= WHAT YOU SHOULD DO =
Would you copy each line of the records that includes the word "Lung"?

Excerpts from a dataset
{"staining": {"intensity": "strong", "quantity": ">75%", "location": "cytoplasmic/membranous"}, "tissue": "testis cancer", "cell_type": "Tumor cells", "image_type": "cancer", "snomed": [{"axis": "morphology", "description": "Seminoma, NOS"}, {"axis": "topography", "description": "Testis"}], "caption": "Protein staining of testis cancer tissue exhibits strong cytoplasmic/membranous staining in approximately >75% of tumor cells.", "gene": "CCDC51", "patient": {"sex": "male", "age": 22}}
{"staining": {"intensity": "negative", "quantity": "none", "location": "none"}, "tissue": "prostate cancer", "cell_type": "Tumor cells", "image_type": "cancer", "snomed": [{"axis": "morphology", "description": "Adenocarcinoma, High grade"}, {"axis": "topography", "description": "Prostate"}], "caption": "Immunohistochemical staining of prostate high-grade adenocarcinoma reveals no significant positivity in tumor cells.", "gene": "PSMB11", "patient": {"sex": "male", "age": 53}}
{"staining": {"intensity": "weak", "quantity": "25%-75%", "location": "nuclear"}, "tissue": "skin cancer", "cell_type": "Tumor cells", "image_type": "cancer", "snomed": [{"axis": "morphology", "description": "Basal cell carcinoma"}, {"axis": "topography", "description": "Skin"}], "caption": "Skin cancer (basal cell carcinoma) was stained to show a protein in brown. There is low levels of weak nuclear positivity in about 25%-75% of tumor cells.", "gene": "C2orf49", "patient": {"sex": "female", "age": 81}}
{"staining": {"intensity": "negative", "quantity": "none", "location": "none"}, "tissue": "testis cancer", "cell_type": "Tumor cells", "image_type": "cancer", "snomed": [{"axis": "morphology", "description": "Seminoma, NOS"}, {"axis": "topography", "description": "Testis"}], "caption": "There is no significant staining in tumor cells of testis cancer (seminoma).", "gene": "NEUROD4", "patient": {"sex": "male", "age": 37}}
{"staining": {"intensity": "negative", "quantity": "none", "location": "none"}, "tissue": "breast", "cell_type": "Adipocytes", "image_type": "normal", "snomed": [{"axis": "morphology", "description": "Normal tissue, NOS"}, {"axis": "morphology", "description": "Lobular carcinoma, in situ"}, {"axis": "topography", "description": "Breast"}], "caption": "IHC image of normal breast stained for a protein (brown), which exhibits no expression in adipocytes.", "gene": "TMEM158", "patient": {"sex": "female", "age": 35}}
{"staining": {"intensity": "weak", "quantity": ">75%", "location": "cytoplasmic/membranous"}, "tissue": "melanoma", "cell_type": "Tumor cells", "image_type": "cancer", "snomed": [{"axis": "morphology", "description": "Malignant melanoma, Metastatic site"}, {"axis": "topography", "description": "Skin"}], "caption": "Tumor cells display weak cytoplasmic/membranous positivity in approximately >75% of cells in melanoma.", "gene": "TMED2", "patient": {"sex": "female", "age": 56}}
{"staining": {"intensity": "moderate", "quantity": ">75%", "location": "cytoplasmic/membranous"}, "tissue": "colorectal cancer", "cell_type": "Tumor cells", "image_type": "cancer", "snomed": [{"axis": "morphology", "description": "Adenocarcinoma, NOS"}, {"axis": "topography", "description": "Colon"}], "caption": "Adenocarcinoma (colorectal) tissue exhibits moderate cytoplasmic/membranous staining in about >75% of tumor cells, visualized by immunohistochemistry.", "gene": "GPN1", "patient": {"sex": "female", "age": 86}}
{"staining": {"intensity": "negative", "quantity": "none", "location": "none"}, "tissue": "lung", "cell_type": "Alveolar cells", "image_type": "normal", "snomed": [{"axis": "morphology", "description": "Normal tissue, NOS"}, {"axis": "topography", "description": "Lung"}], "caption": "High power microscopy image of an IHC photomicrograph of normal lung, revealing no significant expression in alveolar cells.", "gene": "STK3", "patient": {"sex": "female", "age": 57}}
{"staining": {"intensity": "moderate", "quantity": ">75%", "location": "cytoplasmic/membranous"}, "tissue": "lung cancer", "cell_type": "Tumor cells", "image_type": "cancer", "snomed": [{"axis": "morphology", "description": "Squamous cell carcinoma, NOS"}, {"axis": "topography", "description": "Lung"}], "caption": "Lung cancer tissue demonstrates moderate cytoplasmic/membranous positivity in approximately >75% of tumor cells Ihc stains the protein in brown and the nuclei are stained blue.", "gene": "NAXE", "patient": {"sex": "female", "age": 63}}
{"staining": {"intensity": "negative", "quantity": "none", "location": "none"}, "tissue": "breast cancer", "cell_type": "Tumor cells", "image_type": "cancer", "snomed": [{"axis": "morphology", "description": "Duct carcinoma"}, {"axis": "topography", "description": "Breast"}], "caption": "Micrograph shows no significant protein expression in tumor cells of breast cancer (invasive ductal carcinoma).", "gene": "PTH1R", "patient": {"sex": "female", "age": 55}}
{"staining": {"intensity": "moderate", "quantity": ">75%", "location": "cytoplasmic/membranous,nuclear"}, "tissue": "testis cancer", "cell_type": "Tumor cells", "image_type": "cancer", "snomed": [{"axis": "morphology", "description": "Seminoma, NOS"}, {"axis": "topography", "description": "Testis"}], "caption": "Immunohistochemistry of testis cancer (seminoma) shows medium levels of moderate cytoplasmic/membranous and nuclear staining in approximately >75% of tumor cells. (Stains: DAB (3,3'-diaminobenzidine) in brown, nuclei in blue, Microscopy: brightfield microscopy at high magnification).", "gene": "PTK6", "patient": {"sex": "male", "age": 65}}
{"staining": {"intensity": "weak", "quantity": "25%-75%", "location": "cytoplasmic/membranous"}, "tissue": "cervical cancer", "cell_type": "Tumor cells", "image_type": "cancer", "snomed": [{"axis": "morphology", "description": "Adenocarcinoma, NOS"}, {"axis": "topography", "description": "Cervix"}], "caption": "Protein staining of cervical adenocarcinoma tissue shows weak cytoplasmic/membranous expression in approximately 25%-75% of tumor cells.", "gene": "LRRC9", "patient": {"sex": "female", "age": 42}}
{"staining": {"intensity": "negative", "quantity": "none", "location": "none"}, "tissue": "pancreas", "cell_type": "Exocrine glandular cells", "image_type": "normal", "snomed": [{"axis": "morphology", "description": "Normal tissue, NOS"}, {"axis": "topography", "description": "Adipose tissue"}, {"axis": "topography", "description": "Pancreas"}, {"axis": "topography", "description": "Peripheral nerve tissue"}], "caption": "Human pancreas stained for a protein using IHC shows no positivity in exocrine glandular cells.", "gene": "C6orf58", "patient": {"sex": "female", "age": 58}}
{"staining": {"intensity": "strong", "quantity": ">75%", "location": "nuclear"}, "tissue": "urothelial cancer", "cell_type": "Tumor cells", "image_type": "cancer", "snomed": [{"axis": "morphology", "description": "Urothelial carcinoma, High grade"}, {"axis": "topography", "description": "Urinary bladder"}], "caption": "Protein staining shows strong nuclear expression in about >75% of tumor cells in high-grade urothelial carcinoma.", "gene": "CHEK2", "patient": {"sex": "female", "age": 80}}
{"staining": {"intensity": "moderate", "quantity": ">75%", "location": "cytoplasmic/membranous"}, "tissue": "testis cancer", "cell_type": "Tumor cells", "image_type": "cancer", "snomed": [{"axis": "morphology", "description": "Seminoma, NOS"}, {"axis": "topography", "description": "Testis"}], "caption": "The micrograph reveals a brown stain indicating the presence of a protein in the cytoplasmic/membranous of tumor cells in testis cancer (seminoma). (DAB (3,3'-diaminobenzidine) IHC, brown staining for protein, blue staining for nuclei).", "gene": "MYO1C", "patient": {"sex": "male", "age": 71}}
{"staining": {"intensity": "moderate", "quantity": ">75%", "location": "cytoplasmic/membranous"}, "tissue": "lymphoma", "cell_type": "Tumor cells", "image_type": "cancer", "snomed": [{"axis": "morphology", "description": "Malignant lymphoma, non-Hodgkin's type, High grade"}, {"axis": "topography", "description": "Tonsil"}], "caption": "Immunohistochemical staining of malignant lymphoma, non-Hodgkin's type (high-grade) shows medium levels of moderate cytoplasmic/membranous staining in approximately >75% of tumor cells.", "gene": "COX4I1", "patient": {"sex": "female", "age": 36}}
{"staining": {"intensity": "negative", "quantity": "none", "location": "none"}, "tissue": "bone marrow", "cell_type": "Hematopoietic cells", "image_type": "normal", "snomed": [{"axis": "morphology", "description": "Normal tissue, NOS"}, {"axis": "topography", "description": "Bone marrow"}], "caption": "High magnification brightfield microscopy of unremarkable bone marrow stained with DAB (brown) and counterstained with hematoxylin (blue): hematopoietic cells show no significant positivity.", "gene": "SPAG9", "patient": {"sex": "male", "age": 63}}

= TASK RESULT =
{"staining": {"intensity": "negative", "quantity": "none", "location": "none"}, "tissue": "lung", "cell_type": "Alveolar cells", "image_type": "normal", "snomed": [{"axis": "morphology", "description": "Normal tissue, NOS"}, {"axis": "topography", "description": "Lung"}], "caption": "High power microscopy image of an IHC photomicrograph of normal lung, revealing no significant expression in alveolar cells.", "gene": "STK3", "patient": {"sex": "female", "age": 57}}
{"staining": {"intensity": "moderate", "quantity": ">75%", "location": "cytoplasmic/membranous"}, "tissue": "lung cancer", "cell_type": "Tumor cells", "image_type": "cancer", "snomed": [{"axis": "morphology", "description": "Squamous cell carcinoma, NOS"}, {"axis": "topography", "description": "Lung"}], "caption": "Lung cancer tissue demonstrates moderate cytoplasmic/membranous positivity in approximately >75% of tumor cells Ihc stains the protein in brown and the nuclei are stained blue.", "gene": "NAXE", "patient": {"sex": "female", "age": 63}}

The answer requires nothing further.